L’enfance a celui du goudron, d’une chambre à air et de la barbe à papa, du désinfectant des salles de classe, des feux de cheminée qu’exhale l’haleine des maisons les jours de froid, du chlore des piscines municipales, de la transpiration accrochée aux survêtements dans les rangs deux par deux en revenant de la gym, des Malabar roses dans la bouche, de la colle qui fait des fils sur les doigts, des Carambar coincés entre les dents, d’un sapin de Noël planté dans le cœur.
L’adolescence a l’odeur d’une première taffe, d’un déodorant musqué, d’une tartine beurrée dans un bol de chocolat chaud, du whisky-Coca et des caves transformées en salles de bal, du corps qui désire, de l’Eau précieuse, du gel pour les cheveux, du shampoing aux œufs, du rouge à lèvres, des effluves de lessive sur un jean.

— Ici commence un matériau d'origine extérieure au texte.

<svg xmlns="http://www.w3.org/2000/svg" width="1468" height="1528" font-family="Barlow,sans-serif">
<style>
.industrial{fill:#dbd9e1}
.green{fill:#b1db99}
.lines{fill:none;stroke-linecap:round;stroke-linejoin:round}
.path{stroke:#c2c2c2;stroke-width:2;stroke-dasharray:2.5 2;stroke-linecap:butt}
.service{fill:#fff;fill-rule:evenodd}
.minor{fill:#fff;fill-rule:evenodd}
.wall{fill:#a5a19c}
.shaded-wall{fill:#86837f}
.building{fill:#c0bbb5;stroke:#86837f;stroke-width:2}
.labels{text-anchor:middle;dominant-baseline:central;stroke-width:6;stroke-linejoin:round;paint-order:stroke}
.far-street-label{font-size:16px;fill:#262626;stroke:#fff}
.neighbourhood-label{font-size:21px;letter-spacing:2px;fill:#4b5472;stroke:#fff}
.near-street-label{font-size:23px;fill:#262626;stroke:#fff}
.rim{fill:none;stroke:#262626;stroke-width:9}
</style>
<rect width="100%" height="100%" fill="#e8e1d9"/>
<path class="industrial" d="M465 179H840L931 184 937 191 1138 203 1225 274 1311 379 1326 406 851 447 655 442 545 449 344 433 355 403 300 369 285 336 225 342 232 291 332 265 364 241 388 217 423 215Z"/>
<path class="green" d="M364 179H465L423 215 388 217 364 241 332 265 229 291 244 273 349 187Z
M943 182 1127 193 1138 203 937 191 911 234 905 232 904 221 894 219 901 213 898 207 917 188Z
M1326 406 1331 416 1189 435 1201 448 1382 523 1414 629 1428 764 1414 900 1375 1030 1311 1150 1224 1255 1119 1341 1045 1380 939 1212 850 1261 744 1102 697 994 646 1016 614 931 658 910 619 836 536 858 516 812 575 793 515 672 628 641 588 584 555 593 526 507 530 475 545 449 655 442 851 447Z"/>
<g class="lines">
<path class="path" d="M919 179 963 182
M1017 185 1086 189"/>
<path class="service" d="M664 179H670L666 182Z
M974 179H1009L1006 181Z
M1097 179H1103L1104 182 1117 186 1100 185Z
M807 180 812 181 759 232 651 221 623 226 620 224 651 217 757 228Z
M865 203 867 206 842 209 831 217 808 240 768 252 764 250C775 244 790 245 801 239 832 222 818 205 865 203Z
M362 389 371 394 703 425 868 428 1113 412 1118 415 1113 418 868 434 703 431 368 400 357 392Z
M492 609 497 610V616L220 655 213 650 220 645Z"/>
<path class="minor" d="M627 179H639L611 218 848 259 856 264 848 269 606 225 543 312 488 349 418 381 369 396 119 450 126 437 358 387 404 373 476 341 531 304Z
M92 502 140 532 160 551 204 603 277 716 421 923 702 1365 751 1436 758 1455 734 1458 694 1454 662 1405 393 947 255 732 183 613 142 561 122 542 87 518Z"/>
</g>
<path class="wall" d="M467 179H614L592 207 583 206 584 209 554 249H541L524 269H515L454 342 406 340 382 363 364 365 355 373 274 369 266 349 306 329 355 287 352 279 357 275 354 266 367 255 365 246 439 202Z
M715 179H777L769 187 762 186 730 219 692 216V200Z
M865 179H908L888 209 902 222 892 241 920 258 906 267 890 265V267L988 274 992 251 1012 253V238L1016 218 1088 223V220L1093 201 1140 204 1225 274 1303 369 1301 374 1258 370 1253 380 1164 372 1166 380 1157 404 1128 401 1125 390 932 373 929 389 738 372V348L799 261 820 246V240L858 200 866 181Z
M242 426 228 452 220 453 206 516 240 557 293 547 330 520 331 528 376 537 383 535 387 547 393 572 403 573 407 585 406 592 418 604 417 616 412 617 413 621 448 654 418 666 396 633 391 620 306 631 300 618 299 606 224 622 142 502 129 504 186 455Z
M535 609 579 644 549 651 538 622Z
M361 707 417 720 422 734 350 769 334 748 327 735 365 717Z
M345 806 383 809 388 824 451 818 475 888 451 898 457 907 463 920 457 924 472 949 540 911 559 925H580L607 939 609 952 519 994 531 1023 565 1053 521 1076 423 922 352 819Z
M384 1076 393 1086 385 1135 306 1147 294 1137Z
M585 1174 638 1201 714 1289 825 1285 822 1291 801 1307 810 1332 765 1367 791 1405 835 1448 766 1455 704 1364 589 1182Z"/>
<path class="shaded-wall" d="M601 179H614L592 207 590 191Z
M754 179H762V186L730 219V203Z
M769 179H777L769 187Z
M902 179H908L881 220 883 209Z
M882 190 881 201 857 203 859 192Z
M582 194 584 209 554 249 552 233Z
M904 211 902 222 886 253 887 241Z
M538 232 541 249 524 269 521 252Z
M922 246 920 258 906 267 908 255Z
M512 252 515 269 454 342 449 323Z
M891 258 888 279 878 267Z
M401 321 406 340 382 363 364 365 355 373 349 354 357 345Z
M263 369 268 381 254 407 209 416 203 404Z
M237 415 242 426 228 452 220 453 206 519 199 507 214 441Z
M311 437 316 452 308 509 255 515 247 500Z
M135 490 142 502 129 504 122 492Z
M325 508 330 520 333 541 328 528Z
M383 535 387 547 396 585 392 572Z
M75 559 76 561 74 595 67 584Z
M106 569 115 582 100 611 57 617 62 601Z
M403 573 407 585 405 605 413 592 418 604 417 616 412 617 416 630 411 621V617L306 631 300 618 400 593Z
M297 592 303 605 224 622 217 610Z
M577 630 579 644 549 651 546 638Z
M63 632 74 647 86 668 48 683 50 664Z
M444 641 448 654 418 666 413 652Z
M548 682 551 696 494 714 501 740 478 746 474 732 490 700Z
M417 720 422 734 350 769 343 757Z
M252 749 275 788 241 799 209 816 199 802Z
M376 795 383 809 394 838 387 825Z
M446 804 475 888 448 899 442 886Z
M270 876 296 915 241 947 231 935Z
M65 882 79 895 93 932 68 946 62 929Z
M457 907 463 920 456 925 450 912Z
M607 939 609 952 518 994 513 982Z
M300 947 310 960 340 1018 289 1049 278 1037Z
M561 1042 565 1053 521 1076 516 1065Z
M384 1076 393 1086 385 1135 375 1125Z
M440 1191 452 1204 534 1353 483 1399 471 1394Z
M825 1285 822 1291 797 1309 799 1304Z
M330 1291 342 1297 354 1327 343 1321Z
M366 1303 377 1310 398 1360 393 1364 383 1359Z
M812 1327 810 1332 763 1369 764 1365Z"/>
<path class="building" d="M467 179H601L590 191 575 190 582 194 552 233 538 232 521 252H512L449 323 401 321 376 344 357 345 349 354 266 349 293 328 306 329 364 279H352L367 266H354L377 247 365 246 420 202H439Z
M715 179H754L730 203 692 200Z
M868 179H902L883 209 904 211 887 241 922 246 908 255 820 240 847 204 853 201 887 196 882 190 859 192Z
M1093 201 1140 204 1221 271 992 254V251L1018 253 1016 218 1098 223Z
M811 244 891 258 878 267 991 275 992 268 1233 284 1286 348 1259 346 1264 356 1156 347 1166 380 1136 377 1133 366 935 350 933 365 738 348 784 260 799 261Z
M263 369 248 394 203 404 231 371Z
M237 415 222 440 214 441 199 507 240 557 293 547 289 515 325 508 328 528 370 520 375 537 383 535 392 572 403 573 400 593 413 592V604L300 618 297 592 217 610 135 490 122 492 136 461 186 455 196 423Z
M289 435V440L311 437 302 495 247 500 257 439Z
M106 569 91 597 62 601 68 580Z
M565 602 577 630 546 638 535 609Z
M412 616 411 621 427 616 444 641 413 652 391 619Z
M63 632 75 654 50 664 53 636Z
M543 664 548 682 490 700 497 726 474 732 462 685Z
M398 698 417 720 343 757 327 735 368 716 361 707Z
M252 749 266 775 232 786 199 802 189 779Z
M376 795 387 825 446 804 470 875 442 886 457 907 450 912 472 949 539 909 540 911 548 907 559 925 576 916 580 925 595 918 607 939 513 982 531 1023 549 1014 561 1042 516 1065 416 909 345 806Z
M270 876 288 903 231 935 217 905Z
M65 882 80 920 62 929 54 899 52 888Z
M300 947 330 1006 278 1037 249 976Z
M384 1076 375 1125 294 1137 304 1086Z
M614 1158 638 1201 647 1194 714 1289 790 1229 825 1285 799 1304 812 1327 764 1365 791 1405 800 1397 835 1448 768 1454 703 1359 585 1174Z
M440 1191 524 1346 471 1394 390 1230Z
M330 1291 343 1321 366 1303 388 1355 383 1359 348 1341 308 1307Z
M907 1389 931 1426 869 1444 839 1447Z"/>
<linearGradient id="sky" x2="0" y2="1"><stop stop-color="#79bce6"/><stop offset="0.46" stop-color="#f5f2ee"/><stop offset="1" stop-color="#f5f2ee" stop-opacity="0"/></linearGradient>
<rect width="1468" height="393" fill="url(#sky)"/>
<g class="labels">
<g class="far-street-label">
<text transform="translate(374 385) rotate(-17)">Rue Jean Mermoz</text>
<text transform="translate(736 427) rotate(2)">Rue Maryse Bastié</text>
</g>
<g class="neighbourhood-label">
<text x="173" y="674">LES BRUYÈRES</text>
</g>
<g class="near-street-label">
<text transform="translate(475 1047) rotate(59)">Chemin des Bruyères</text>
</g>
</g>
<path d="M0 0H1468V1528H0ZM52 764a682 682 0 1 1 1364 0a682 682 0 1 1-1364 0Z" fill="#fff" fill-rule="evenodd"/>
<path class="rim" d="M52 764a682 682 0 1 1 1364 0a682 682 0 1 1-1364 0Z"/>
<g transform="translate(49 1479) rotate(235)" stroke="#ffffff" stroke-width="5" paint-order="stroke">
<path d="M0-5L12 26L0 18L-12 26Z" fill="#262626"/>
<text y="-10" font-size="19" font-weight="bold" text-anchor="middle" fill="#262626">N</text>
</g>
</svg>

Les vies d’après, celle de l’écharpe oubliée par son premier chagrin d’amour.
Et puis il y a l’été. L’été appartient à tous les souvenirs. Il est intemporel. C’est son odeur qui est la plus tenace. Qui s’accroche aux vêtements. Que l’on cherche toute sa vie. Les fruits trop sucrés, le vent de la mer, les beignets, le café noir, l’Ambre solaire, la poudre Caron des grands-mères. L’été appartient à tous les âges. Il n’a ni enfance ni adolescence. L’été est un ange.”